# [EXERCISE BRIEF]
Output the entries below exactly as written, omitting pictures.

MATERIAL PROVIDED below:

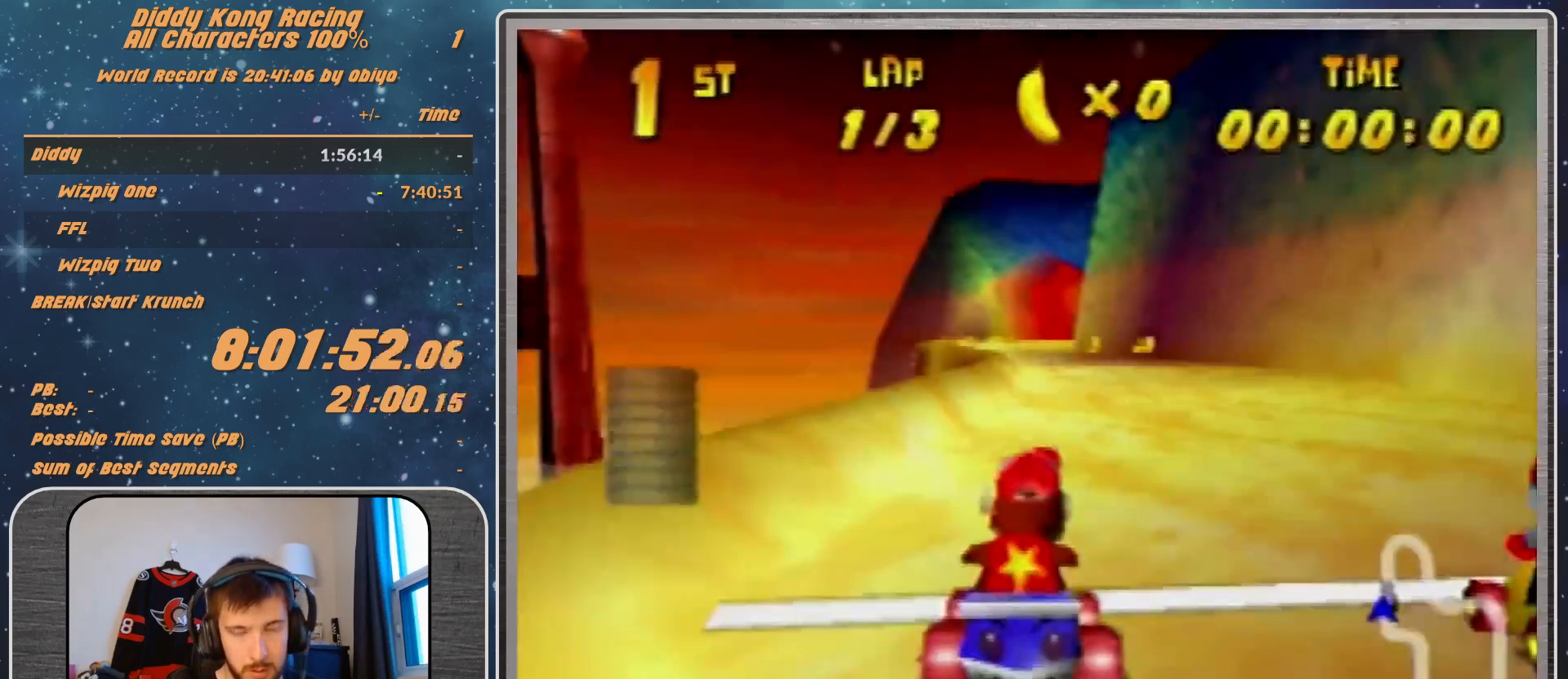
{"buttons": [], "left_stick": "center", "events": []}
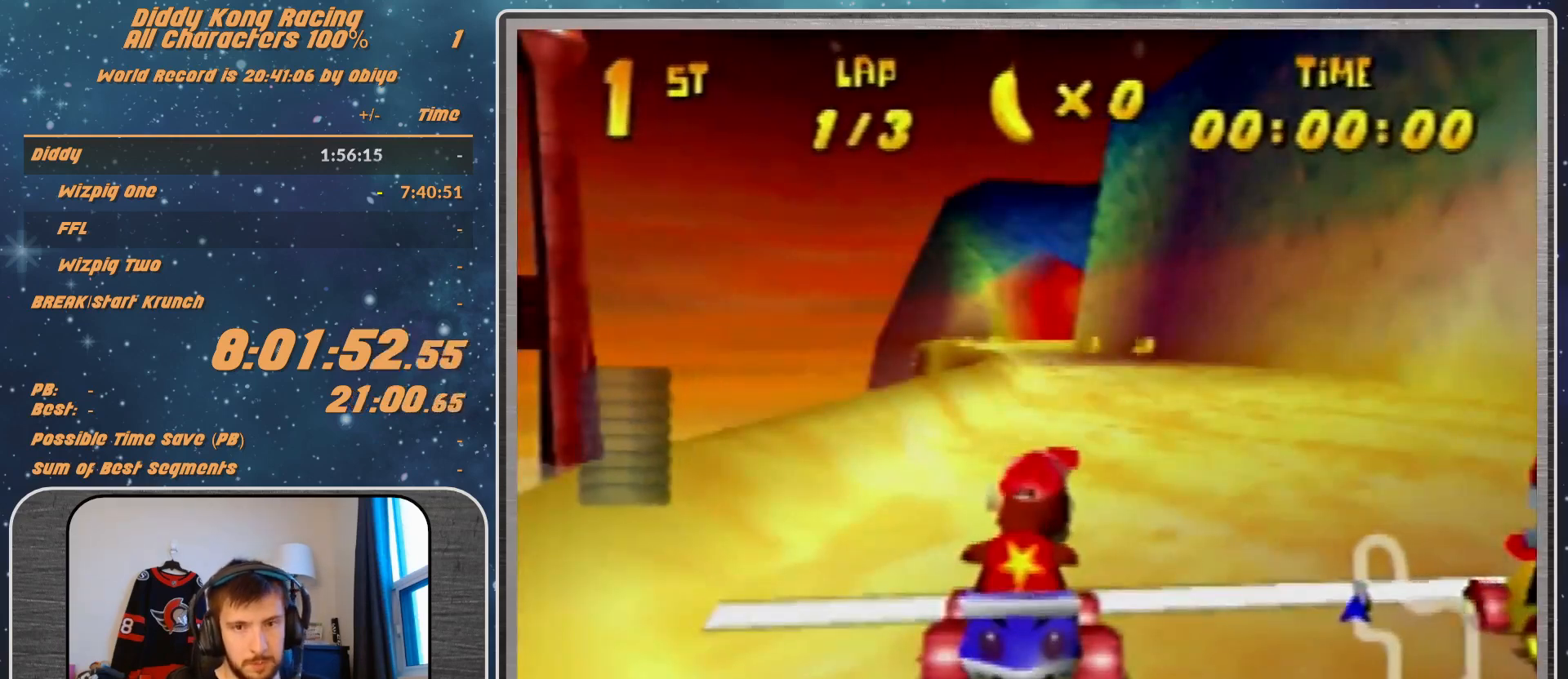
{"buttons": [], "left_stick": "center", "events": []}
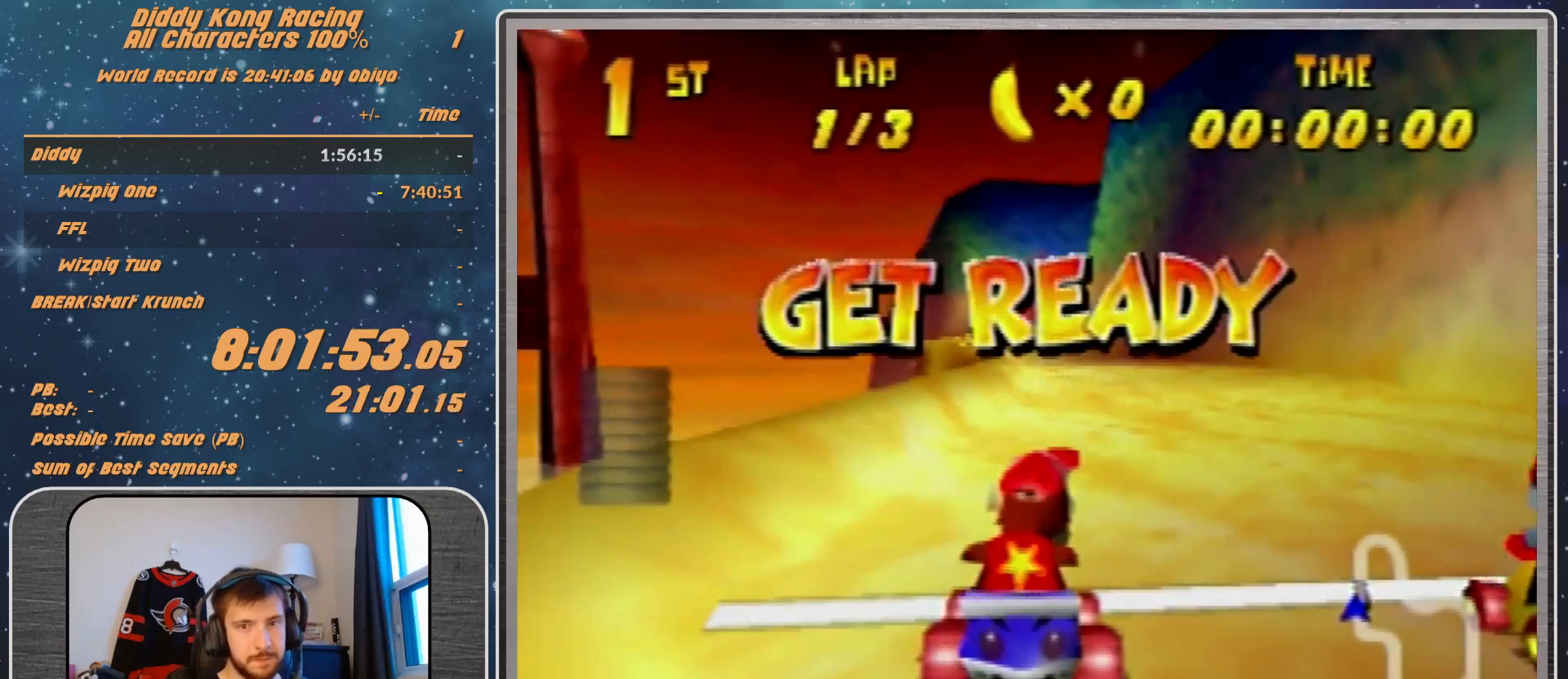
{"buttons": [], "left_stick": "center", "events": []}
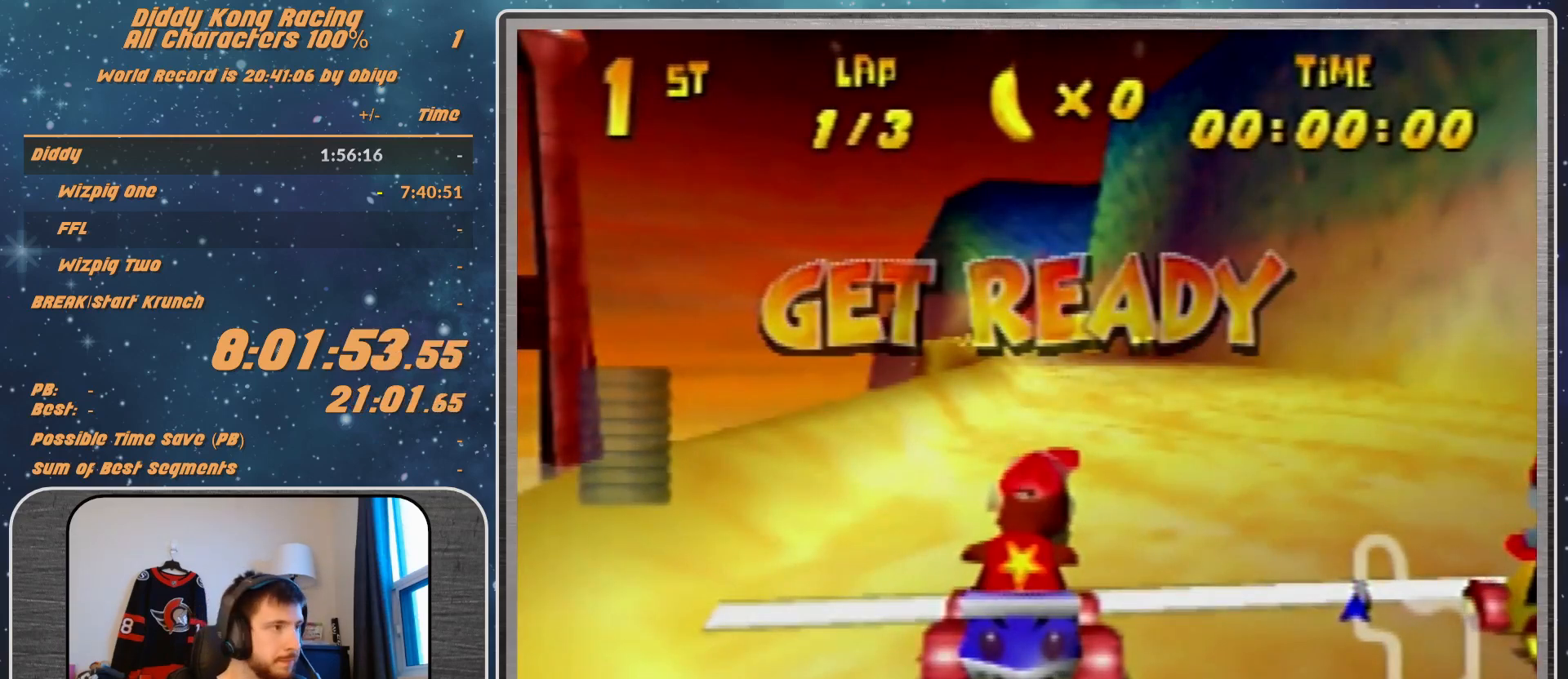
{"buttons": ["A"], "left_stick": "center", "events": [[433, "A", "down"]]}
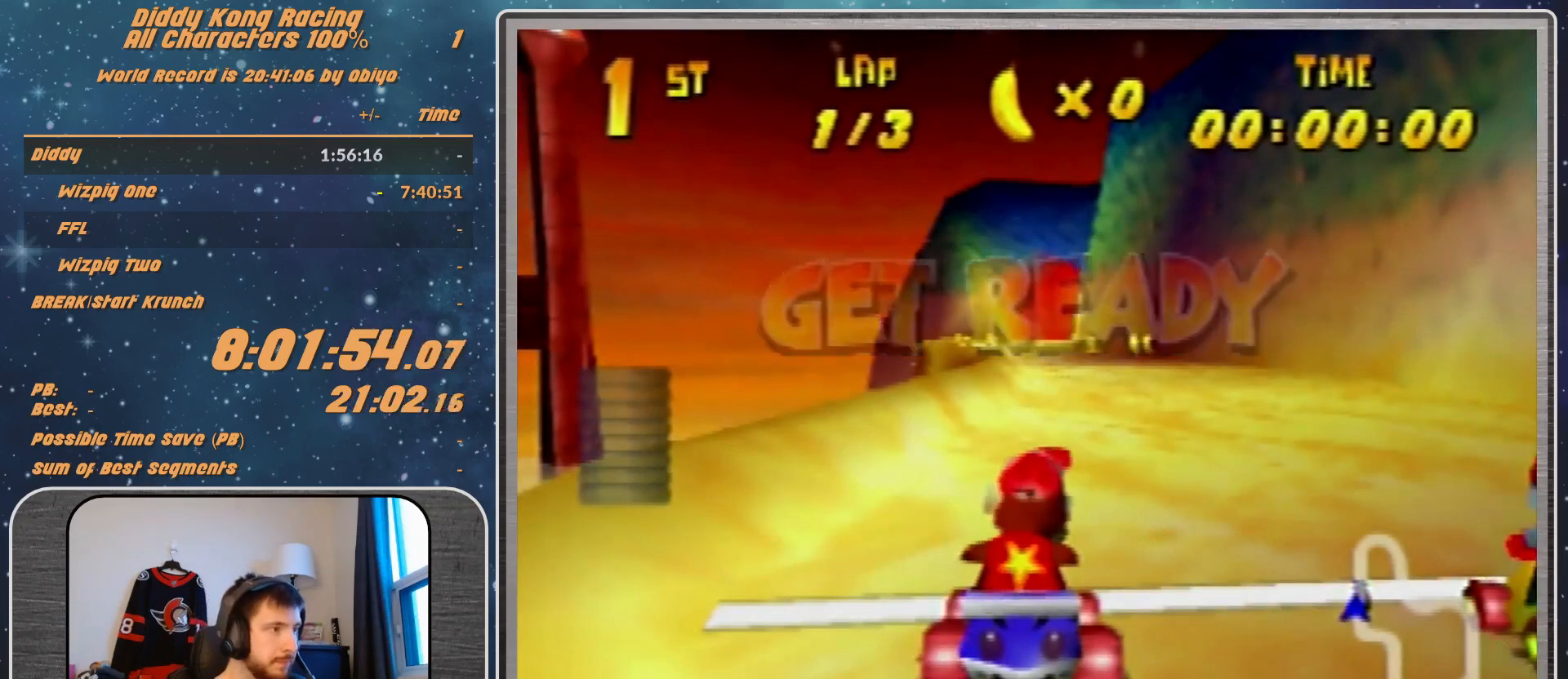
{"buttons": ["A"], "left_stick": "center", "events": [[133, "left_stick", "right"], [300, "left_stick", "center"], [367, "left_stick", "left"], [500, "left_stick", "center"]]}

End of MATERIAL PROVIDED.

# [TASK ANSWER]
{"buttons": [], "left_stick": "center", "events": []}
{"buttons": [], "left_stick": "center", "events": []}
{"buttons": [], "left_stick": "center", "events": []}
{"buttons": ["A"], "left_stick": "center", "events": [[433, "A", "down"]]}
{"buttons": ["A"], "left_stick": "center", "events": [[133, "left_stick", "right"], [300, "left_stick", "center"], [367, "left_stick", "left"], [500, "left_stick", "center"]]}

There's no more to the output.